Property Depreciation Schedules - The New reality

From then to now: How has the property market changed?

WHAT A rollercoaster the past year has been for property!

We saw a lacklustre start to 2019 largely due to apprehension around last year’s Federal Election and particularly proposed housing-related tax policies from the ALP.

Activity was also subdued due to the fallout from the Banking Royal Commission and tightened lending restrictions imposed by the Australian Prudential Regulation Authority.

However following the Federal Election in May and confirmation the status quo would continue the market slowly started improving as confidence returned, and now it’s firmly in recovery mode.

The difference between the start of 2020 and the same time one year ago is like “chalk and cheese”, says Hotspotting.com.au founder Terry Ryder.

“One year ago everything was super negative but now things are much more positive,” he states.

But just how positive is the market? Will the price growth that started in 2019 continue this year, and if so, will it be at a strong pace?

 

Depreciation - Houses

Let’s first look at why prices have started to rise again…

In the wake of the uncertainty in the property market over 2019 many sellers decided to hang onto their homes, fearing they wouldn’t get the desired price, and construction also eased.

This led to a lack of available stock for buyers to choose from, which Ryder says was one of the several factors contributing to the price growth that started towards the end of the year and has continued into this year.

“One of the factors in the escalation of prices, particularly in bigger cities, was that at a time when demand recovered quite strongly, there was very little supply and vacancies were generally low in most locations around Australia,” he says.

“There was a lot of competition for good properties available, which was a big factor in price growth last year.”

Now, in 2020, there are signs supply is starting to rise, with sellers more confident in testing the market, and more construction in the pipeline, so price inflation that occurred due to a lack of stock will likely be tempered moving forward.

National residential property listings increased in January by 2.2%, according to the latest data from SQM Research. All capital cities saw a rise in listings, but the largest rise was in Sydney of 5.1%, followed by Hobart at 4.9%.

Sydney’s listings are still 24.8% lower than 12 months ago, while nationally listings are 10% lower than a year ago.

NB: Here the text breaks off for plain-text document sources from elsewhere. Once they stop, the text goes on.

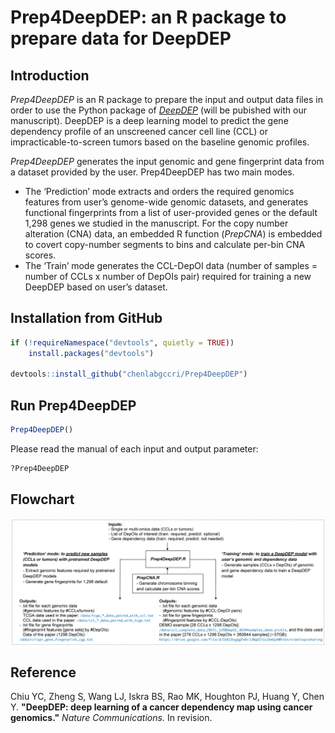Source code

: # Prep4DeepDEP: an R package to prepare data for DeepDEP

## Introduction

*Prep4DeepDEP* is an R package to prepare the input and output data files in order to use the Python package of [*DeepDEP*](https://codeocean.com/capsule/3348251/tree/v1) (will be pubished with our manuscript). DeepDEP is a deep learning model to predict the gene dependency profile of an unscreened cancer cell line (CCL) or impracticable-to-screen tumors based on the baseline genomic profiles.

*Prep4DeepDEP* generates the input genomic and gene fingerprint data from a dataset provided by the user. Prep4DeepDEP has two main modes.
- The ‘Prediction’ mode extracts and orders the required genomics features from user’s genome-wide genomic datasets, and generates functional fingerprints from a list of user-provided genes or the default 1,298 genes we studied in the manuscript. For the copy number alteration (CNA) data, an embedded R function (*PrepCNA*) is embedded to covert copy-number segments to bins and calculate per-bin CNA scores.
- The ‘Train’ mode generates the CCL-DepOI data (number of samples = number of CCLs x number of DepOIs pair) required for training a new DeepDEP based on user’s dataset. 

## Installation from GitHub ##
```R
if (!requireNamespace("devtools", quietly = TRUE))
    install.packages("devtools")

devtools::install_github("chenlabgccri/Prep4DeepDEP")
```
## Run Prep4DeepDEP ##
```R
Prep4DeepDEP()
```
Please read the manual of each input and output parameter:
```R
?Prep4DeepDEP
```

## Flowchart
<img align="center" src="./sketch/Prep4DeepDEP.png?raw=true">

## Reference
Chiu YC, Zheng S, Wang LJ, Iskra BS, Rao MK, Houghton PJ, Huang Y, Chen Y.
**"DeepDEP: deep learning of a cancer dependency map using cancer genomics."**
*Nature Communications.* In revision.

But there are likely to be further increases in the coming months.

Dwelling approvals are also improving, with annual growth lifting to 2.7%, the first positive since June 2018.

“MarHouse for Salekets are rising and people can get pretty good prices for their properties if they’re willing to list them,” says Ryder.

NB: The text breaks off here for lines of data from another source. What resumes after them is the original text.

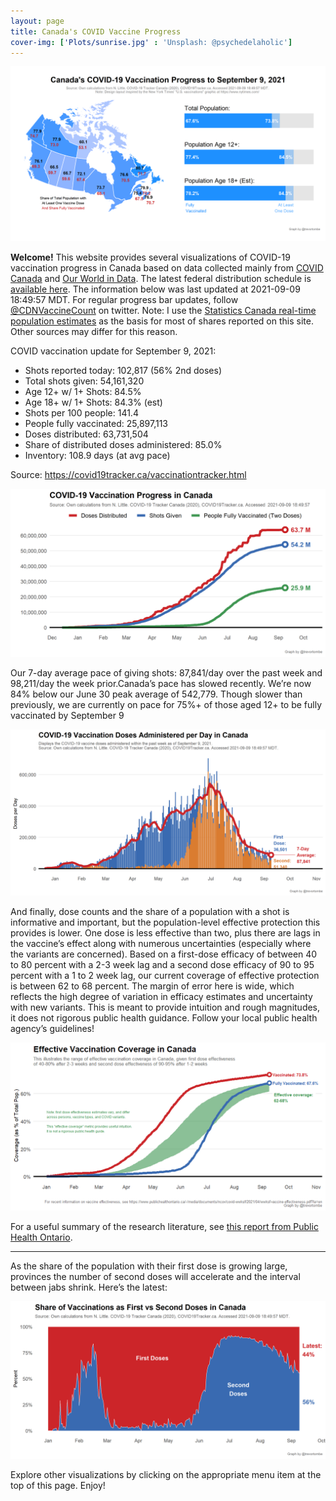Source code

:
 ```yaml
---
layout: page
title: Canada's COVID Vaccine Progress
cover-img: ['Plots/sunrise.jpg' : 'Unsplash: @psychedelaholic']
---
```

![](Plots/plot_main2.png)

**Welcome!** This website provides several visualizations of COVID-19
vaccination progress in Canada based on data collected mainly from
[COVID Canada](https://covid19tracker.ca/vaccinationtracker.html) and
[Our World in Data](https://ourworldindata.org/covid-vaccinations). The
latest federal distribution schedule is [available
here](https://www.canada.ca/en/public-health/services/diseases/2019-novel-coronavirus-infection/prevention-risks/covid-19-vaccine-treatment/vaccine-rollout.html).
The information below was last updated at 2021-09-09 18:49:57 MDT. For
regular progress bar updates, follow
<a href="https://twitter.com/CDNVaccineCount" class="uri">@CDNVaccineCount</a>
on twitter. Note: I use the [Statistics Canada real-time population
estimates](https://www150.statcan.gc.ca/n1/pub/71-607-x/71-607-x2018005-eng.htm)
as the basis for most of shares reported on this site. Other sources may
differ for this reason.

COVID vaccination update for September 9, 2021:

-   Shots reported today: 102,817 (56% 2nd doses)
-   Total shots given: 54,161,320
-   Age 12+ w/ 1+ Shots: 84.5%
-   Age 18+ w/ 1+ Shots: 84.3% (est)
-   Shots per 100 people: 141.4
-   People fully vaccinated: 25,897,113
-   Doses distributed: 63,731,504
-   Share of distributed doses administered: 85.0%
-   Inventory: 108.9 days (at avg pace)

Source:
<a href="https://covid19tracker.ca/vaccinationtracker.html" class="uri">https://covid19tracker.ca/vaccinationtracker.html</a>

![](Plots/plot_total.png)

Our 7-day average pace of giving shots: 87,841/day over the past week
and 98,211/day the week prior.Canada’s pace has slowed recently. We’re
now 84% below our June 30 peak average of 542,779. Though slower than
previously, we are currently on pace for 75%+ of those aged 12+ to be
fully vaccinated by September 9

![](Plots/pace_national2.png)

And finally, dose counts and the share of a population with a shot is
informative and important, but the population-level effective protection
this provides is lower. One dose is less effective than two, plus there
are lags in the vaccine’s effect along with numerous uncertainties
(especially where the variants are concerned). Based on a first-dose
efficacy of between 40 to 80 percent with a 2-3 week lag and a second
dose efficacy of 90 to 95 percent with a 1 to 2 week lag, our current
coverage of effective protection is between 62 to 68 percent. The margin
of error here is wide, which reflects the high degree of variation in
efficacy estimates and uncertainty with new variants. This is meant to
provide intuition and rough magnitudes, it does not rigorous public
health guidance. Follow your local public health agency’s guidelines!

![](Plots/plot_effective.png)

For a useful summary of the research literature, see [this report from
Public Health
Ontario](https://www.publichealthontario.ca/-/media/documents/ncov/covid-wwksf/2021/04/wwksf-vaccine-effectiveness.pdf?la=en).

------------------------------------------------------------------------

As the share of the population with their first dose is growing large,
provinces the number of second doses will accelerate and the interval
between jabs shrink. Here’s the latest:

![](Plots/plot_first_second.png)

Explore other visualizations by clicking on the appropriate menu item at
the top of this page. Enjoy!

“Consumers were a bit battered and bruised after a period of negativity, including fears of the Federal Election, but since the middle of May last year there have been a series of fortunate events.”

These events include an easing of lending restrictions, tax cuts, three interest rate reductions and more positive media coverage on the market.

“There are always multiple factors in why the market rises and these factors are all part of the equation,” says Ryder.

“But with more supply coming to the market this year, it will take some pressure off prices, particularly in Sydney and Melbourne.

“The market will settle down a bit and be what you might call a ‘normal’ market.”

Indeed, the latest CoreLogic Home Value Index found that while property prices rose across every capital city in January, the rate of growth had slowed in recent months.

Over the past year prices have grown by 4.1%, which is the fastest pace of growth for a 12-month period since December 2017, but in January the index was up by a total of 0.9%, down from its recent monthly peak of 1.7% in November.

 

Growth markets are aplenty this year

With Sydney and Melbourne likely to take a backseat this year, smaller capital cities are set to come to the fore, including Brisbane, Perth, Canberra and Adelaide.

Brisbane River and City

“Sydney and Melbourne have had substantial and lengthy booms, and the increase in supply and the affordability factor will tend to suppress the level of growth in those cities,” says Ryder.

“Cities that haven’t had a big run but have the right dynamics in play will have a strong year.”

Brisbane is overdue for growth, and all the ducks are starting to fall into line for the city to do much better this year, explains Ryder.

“All indicators are that Perth has finally moved into a recovery after five years of gradual decline and Canberra looks solid, underpinned by one of the steadiest economies in the country.

“Adelaide is always underrated; it’s got a lot more going for it than people realise and it will have a good year as well.”

Hobart has had a good run and is likely past its peak, and Darwin is still struggling, adds Ryder.

He points out that regional areas also have the potential for growth this year, with the strongest market being regional Victoria, with parts of regional New South Wales also looking promising, including Orange, Wagga Wagga, Goulburn and Dalby.

In regional Queensland the Sunshine Coast offers some of the best growth potential, with a strong economy, while some parts of Central Queensland are also recovering, including Mackay.